Apple has so far stood up to a federal government’s demand that it force its employees to write a computer program to break into its own product. No doubt Apple CEO Tim Cook understands the damage it would do to his company for the world to know that the US government has a key to supposedly secure iPhones. But the principles at stake are even higher. We have a fundamental right to privacy. We have a fundamental right to go about our daily life without the threat of government surveillance of our activities. We are not East Germany.
Let’s not forget that this new, more secure iPhone was developed partly in response to Ed Snowden’s revelations that the federal government was illegally spying on us. The federal government was caught breaking the law but instead of ending its illegal spying is demanding that private companies make it easier for it to continue.
Last week we also learned that Congress is planning to join the fight against Apple — and us. Members are rushing to set up yet another governmental commission to study how our privacy can be violated for false promises of security. Of course they won’t put it that way, but we can be sure that will be the result. Some in Congress are seeking to pass legislation regulating how companies can or cannot encrypt their products. This will suppress the development of new technology and will have a chilling effect on our right to be protected from an intrusive government. Any legislation Congress writes limiting encryption will likely be unconstitutional, but unfortunately Congress seldom heeds the Constitution anyway.

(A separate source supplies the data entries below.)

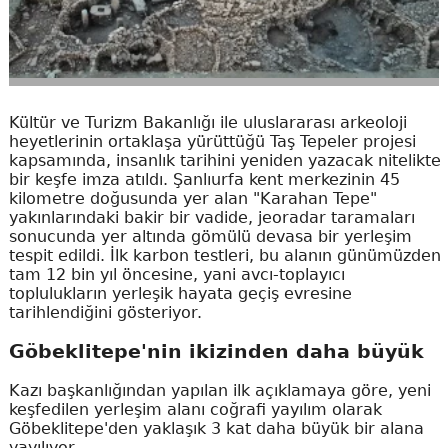
Kültür ve Turizm Bakanlığı ile uluslararası arkeoloji
heyetlerinin ortaklaşa yürüttüğü Taş Tepeler projesi
kapsamında, insanlık tarihini yeniden yazacak nitelikte
bir keşfe imza atıldı. Şanlıurfa kent merkezinin 45
kilometre doğusunda yer alan "Karahan Tepe"
yakınlarındaki bakir bir vadide, jeoradar taramaları
sonucunda yer altında gömülü devasa bir yerleşim
tespit edildi. İlk karbon testleri, bu alanın günümüzden
tam 12 bin yıl öncesine, yani avcı-toplayıcı
toplulukların yerleşik hayata geçiş evresine
tarihlendiğini gösteriyor.
Göbeklitepe'nin ikizinden daha büyük
Kazı başkanlığından yapılan ilk açıklamaya göre, yeni
keşfedilen yerleşim alanı coğrafi yayılım olarak
Göbeklitepe'den yaklaşık 3 kat daha büyük bir alana
yayılıyor.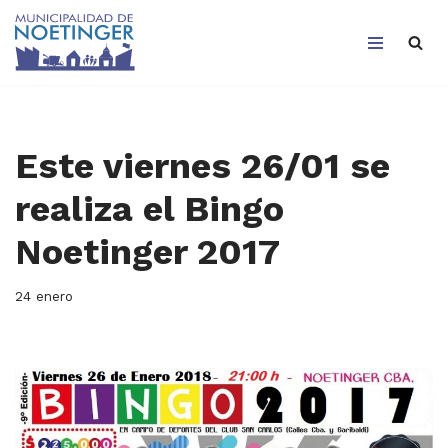
Saltar
al
contenido
Este viernes 26/01 se
realiza el Bingo
Noetinger 2017
24 enero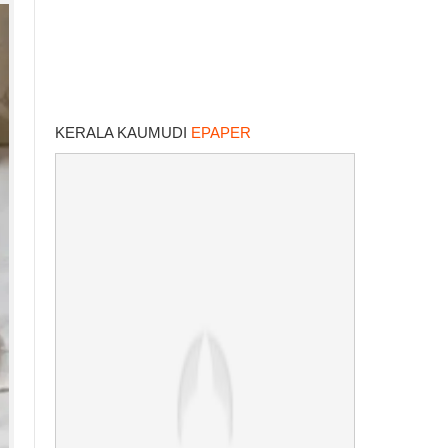
KERALA KAUMUDI
EPAPER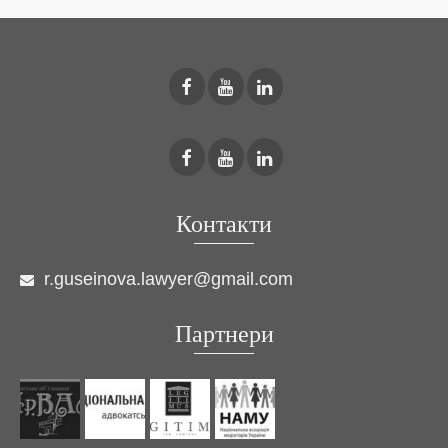
Контакти
r.guseinova.lawyer@gmail.com
Партнери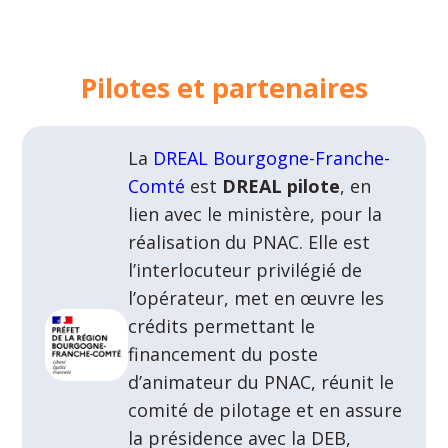
Pilotes et partenaires
La
DREAL Bourgogne-Franche-
Comté
est
DREAL pilote
, en
lien avec le ministère, pour la
réalisation du PNAC. Elle est
l’interlocuteur privilégié de
l’opérateur, met en œuvre les
crédits permettant le
financement du poste
d’animateur du PNAC, réunit le
comité de pilotage et en assure
la présidence avec la DEB,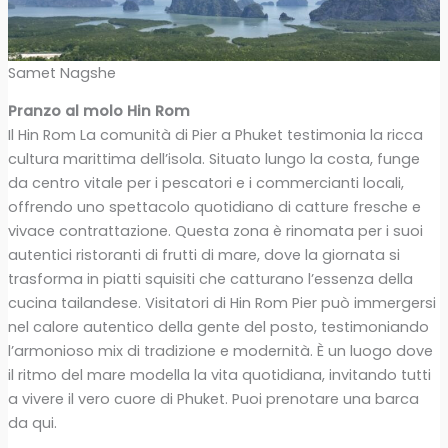
Samet Nagshe
Pranzo al molo Hin Rom
Il Hin Rom La comunità di Pier a Phuket testimonia la ricca
cultura marittima dell’isola. Situato lungo la costa, funge
da centro vitale per i pescatori e i commercianti locali,
offrendo uno spettacolo quotidiano di catture fresche e
vivace contrattazione. Questa zona è rinomata per i suoi
autentici ristoranti di frutti di mare, dove la giornata si
trasforma in piatti squisiti che catturano l’essenza della
cucina tailandese. Visitatori di Hin Rom Pier può immergersi
nel calore autentico della gente del posto, testimoniando
l’armonioso mix di tradizione e modernità. È un luogo dove
il ritmo del mare modella la vita quotidiana, invitando tutti
a vivere il vero cuore di Phuket. Puoi prenotare una barca
da qui.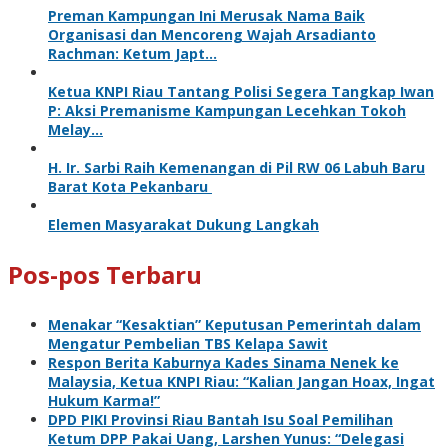
Preman Kampungan Ini Merusak Nama Baik
Organisasi dan Mencoreng Wajah Arsadianto
Rachman: Ketum Japt…
Ketua KNPI Riau Tantang Polisi Segera Tangkap Iwan
P: Aksi Premanisme Kampungan Lecehkan Tokoh
Melay…
H. Ir. Sarbi Raih Kemenangan di Pil RW 06 Labuh Baru
Barat Kota Pekanbaru
Elemen Masyarakat Dukung Langkah
Pos-pos Terbaru
Menakar “Kesaktian” Keputusan Pemerintah dalam
Mengatur Pembelian TBS Kelapa Sawit
Respon Berita Kaburnya Kades Sinama Nenek ke
Malaysia, Ketua KNPI Riau: “Kalian Jangan Hoax, Ingat
Hukum Karma!”
DPD PIKI Provinsi Riau Bantah Isu Soal Pemilihan
Ketum DPP Pakai Uang, Larshen Yunus: “Delegasi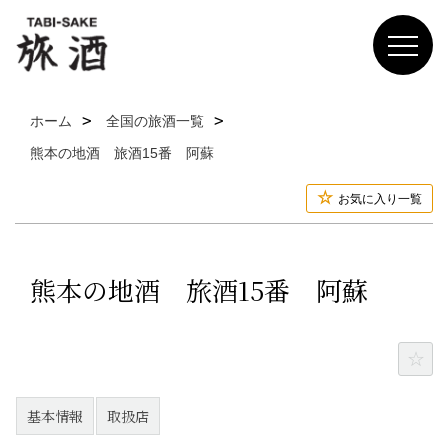
ホーム
全国の旅酒一覧
熊本の地酒 旅酒15番 阿蘇
お気に入り一覧
熊本の地酒 旅酒15番 阿蘇
基本情報
取扱店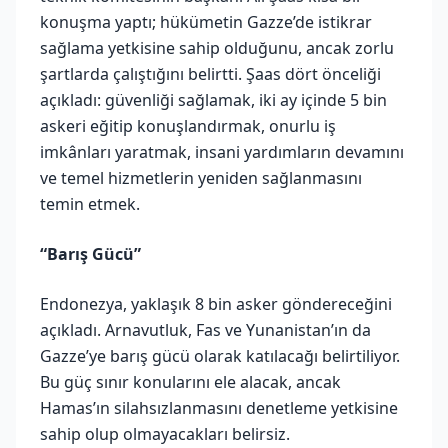
konuşma yaptı; hükümetin Gazze’de istikrar
sağlama yetkisine sahip olduğunu, ancak zorlu
şartlarda çalıştığını belirtti. Şaas dört önceliği
açıkladı: güvenliği sağlamak, iki ay içinde 5 bin
askeri eğitip konuşlandırmak, onurlu iş
imkânları yaratmak, insani yardımların devamını
ve temel hizmetlerin yeniden sağlanmasını
temin etmek.
“Barış Gücü”
Endonezya, yaklaşık 8 bin asker göndereceğini
açıkladı. Arnavutluk, Fas ve Yunanistan’ın da
Gazze’ye barış gücü olarak katılacağı belirtiliyor.
Bu güç sınır konularını ele alacak, ancak
Hamas’ın silahsızlanmasını denetleme yetkisine
sahip olup olmayacakları belirsiz.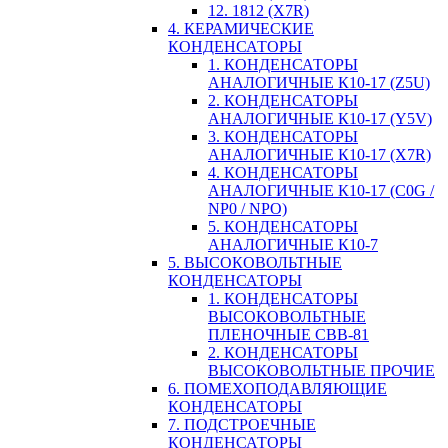
12. 1812 (X7R)
4. КЕРАМИЧЕСКИЕ
КОНДЕНСАТОРЫ
1. КОНДЕНСАТОРЫ
АНАЛОГИЧНЫЕ К10-17 (Z5U)
2. КОНДЕНСАТОРЫ
АНАЛОГИЧНЫЕ К10-17 (Y5V)
3. КОНДЕНСАТОРЫ
АНАЛОГИЧНЫЕ К10-17 (X7R)
4. КОНДЕНСАТОРЫ
АНАЛОГИЧНЫЕ К10-17 (C0G /
NP0 / NPO)
5. КОНДЕНСАТОРЫ
АНАЛОГИЧНЫЕ К10-7
5. ВЫСОКОВОЛЬТНЫЕ
КОНДЕНСАТОРЫ
1. КОНДЕНСАТОРЫ
ВЫСОКОВОЛЬТНЫЕ
ПЛЕНОЧНЫЕ CBB-81
2. КОНДЕНСАТОРЫ
ВЫСОКОВОЛЬТНЫЕ ПРОЧИЕ
6. ПОМЕХОПОДАВЛЯЮЩИЕ
КОНДЕНСАТОРЫ
7. ПОДСТРОЕЧНЫЕ
КОНДЕНСАТОРЫ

When FBI Director James Comey demanded a back door into the San Bernardino shooter’s iPhone, he promised that it was only for this one, extraordinary situation. “The San Bernardino litigation isn’t about trying to set a precedent or send any kind of message,” he said in a statement last week. Testifying before Congress just days later, however, he quickly changed course, telling the Members of the House Intelligence Committee that the court order and Apple’s appeals, “will be instructive for other courts.” Does anyone really believe this will not be considered a precedent-setting case? Does anyone really believe the government will not use this technology again and again, with lower and lower thresholds?
According to press reports, Manhattan district attorney Cyrus Vance, Jr. has 175 iPhones with passcodes that the City of New York wants to access. We can be sure that is only the beginning.
We should support Apple’s refusal to bow to the FBI’s dangerous demands, and we should join forces to defend of our precious liberties without compromise. If the people lead, the leaders will follow.